En 2003, c'est la consécration. Pockemon Crew remporte en Allemagne le Battle of the Year, le nec plus ultra du genre où se défient et s'affrontent les meilleurs du monde entier. Serge Dorny, qui venait de prendre la direction de l'opéra, les invite à squatter officiellement le parvis, puis à entrer dans l'établissement pour disposer d'un studio et d'un précieux accompagnement administratif. Yorgos Loukos, directeur du Ballet de Lyon et du festival d'Athènes, s'en souvient : «Quand on les a fait monter dans les studios, ils étaient presque gênés. Ce sont des gens pleins d'idées et d'une grande qualité humaine. Je les ai invités à se produire à Athènes, à Cannes, ils ont eu un énorme succès. Ce sont comme mes enfants, je les adore. Des amitiés se sont créées entre eux et les danseurs du ballet. J'aurais aimé que l'on fasse une création ensemble mais, pour des problèmes de calendrier, cela n'a pas pu se réaliser. Mais l'enrichissement a été réciproque.»
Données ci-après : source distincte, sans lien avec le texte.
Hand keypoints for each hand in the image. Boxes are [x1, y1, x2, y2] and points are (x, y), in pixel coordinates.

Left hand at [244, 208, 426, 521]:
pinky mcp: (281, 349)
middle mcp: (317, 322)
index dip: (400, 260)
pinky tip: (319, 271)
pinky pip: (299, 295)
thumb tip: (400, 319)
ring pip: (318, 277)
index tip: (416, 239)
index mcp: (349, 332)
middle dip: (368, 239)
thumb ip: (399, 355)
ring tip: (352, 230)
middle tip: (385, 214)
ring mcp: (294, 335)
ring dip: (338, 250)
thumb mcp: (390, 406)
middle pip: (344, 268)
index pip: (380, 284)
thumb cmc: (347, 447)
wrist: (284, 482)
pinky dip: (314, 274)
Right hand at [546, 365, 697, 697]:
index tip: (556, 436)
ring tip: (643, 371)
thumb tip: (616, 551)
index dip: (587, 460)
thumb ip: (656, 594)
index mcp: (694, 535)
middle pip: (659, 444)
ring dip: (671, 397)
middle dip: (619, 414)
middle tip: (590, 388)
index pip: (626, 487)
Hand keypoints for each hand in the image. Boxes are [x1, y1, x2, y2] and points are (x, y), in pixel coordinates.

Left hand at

L'histoire des Pockemon est celle de générations successives. La première, avant même la création du crew - fin des années 80, début des années 90 -, a grandi avec comme modèle les créations des anciens, Sobedo, Accrorap, Käfig, et les fameuses et trop tôt disparues Rencontres de la Villette. «Je leur en veux, aux anciens, ils ne nous ont pas guidés, dit Riyad Fghani. On ne savait rien, même pas ce qu'était une association, et on n'avait aucun contact. On prenait un ticket à la Maison de la danse et on voyait ces gens qui nous faisaient rêver. Je respecte leur travail mais, vraiment, je ne leur dois rien du tout.» Cette situation a amené le chorégraphe à mettre sa carrière de danseur de côté pour s'employer à transmettre aux plus jeunes.
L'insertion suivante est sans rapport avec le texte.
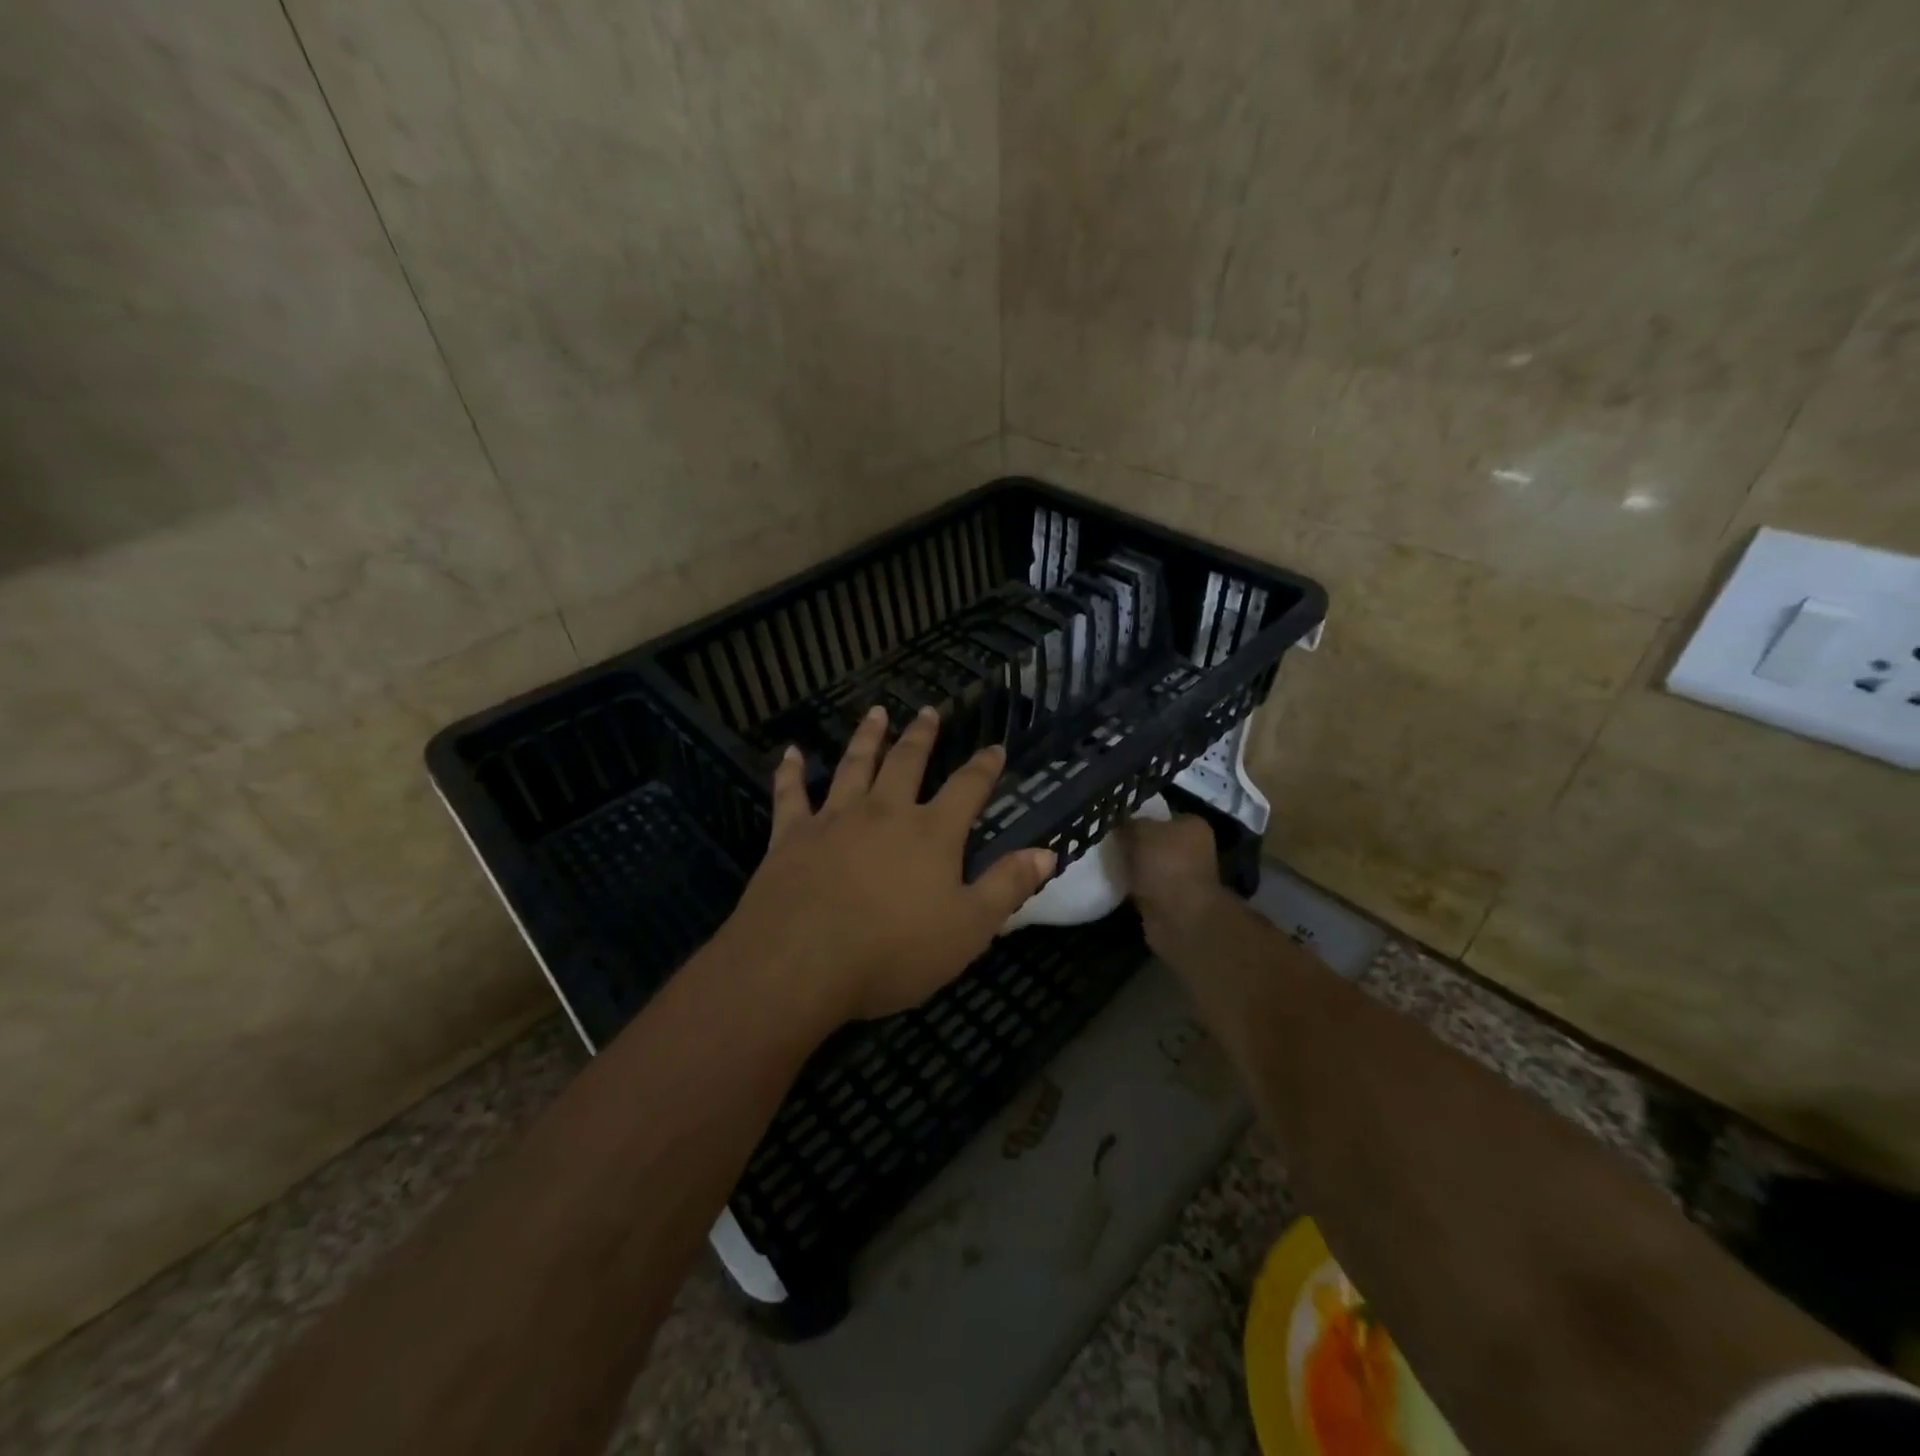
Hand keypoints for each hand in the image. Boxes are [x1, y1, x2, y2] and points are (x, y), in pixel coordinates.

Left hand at [718, 705, 1057, 1024]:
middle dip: (922, 735)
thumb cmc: (893, 951)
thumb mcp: (969, 928)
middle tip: (929, 710)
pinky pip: (791, 794)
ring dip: (867, 737)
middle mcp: (884, 812)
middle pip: (907, 762)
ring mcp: (835, 819)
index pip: (967, 788)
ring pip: (854, 765)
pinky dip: (791, 772)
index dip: (984, 767)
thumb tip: (1047, 853)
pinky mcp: (792, 835)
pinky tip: (791, 753)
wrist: (802, 961)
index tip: (994, 746)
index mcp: (931, 833)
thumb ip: (1007, 886)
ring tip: (876, 713)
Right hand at [1122, 813, 1227, 949]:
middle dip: (1134, 845)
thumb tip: (1120, 824)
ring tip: (1109, 865)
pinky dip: (1135, 888)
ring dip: (1134, 868)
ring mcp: (1185, 877)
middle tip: (1108, 845)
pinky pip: (1147, 888)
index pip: (1161, 815)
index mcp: (1193, 826)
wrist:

«Quand tu as une carte d’électeur…»

La deuxième génération, qui débute autour de 2003, est celle de Lilou et Brahim Zaibat, qui se pointent dans la bande à l'âge de 13 ou 14 ans. Et la troisième, depuis 2011, perpétue encore, surtout en mode battle, la tradition du Pockemon Crew. «Nous avons tous quitté l'école très tôt. On s'enrichit les uns les autres par nos expériences, nos voyages. Nous pouvons dire que nous avons une conscience politique, nous votons, nous sommes tous français, sauf un Malien. Quand tu as une carte d'électeur, la police ne te contrôle pas de la même façon. Je paie des impôts et je suis content.» Il aimerait que plus de femmes rejoignent le crew, mais «c'est vraiment difficile à Lyon, les insultes fusent et des grossières, "gros cul", etc.». La bataille n'est pourtant pas perdue. Epanoui, costaud et sportif, Riyad Fghani a finalement une bonne gueule de Pockemon et un moral d'acier : «On dit qu'on fait de la danse, moi, c'est la danse qui me fait.»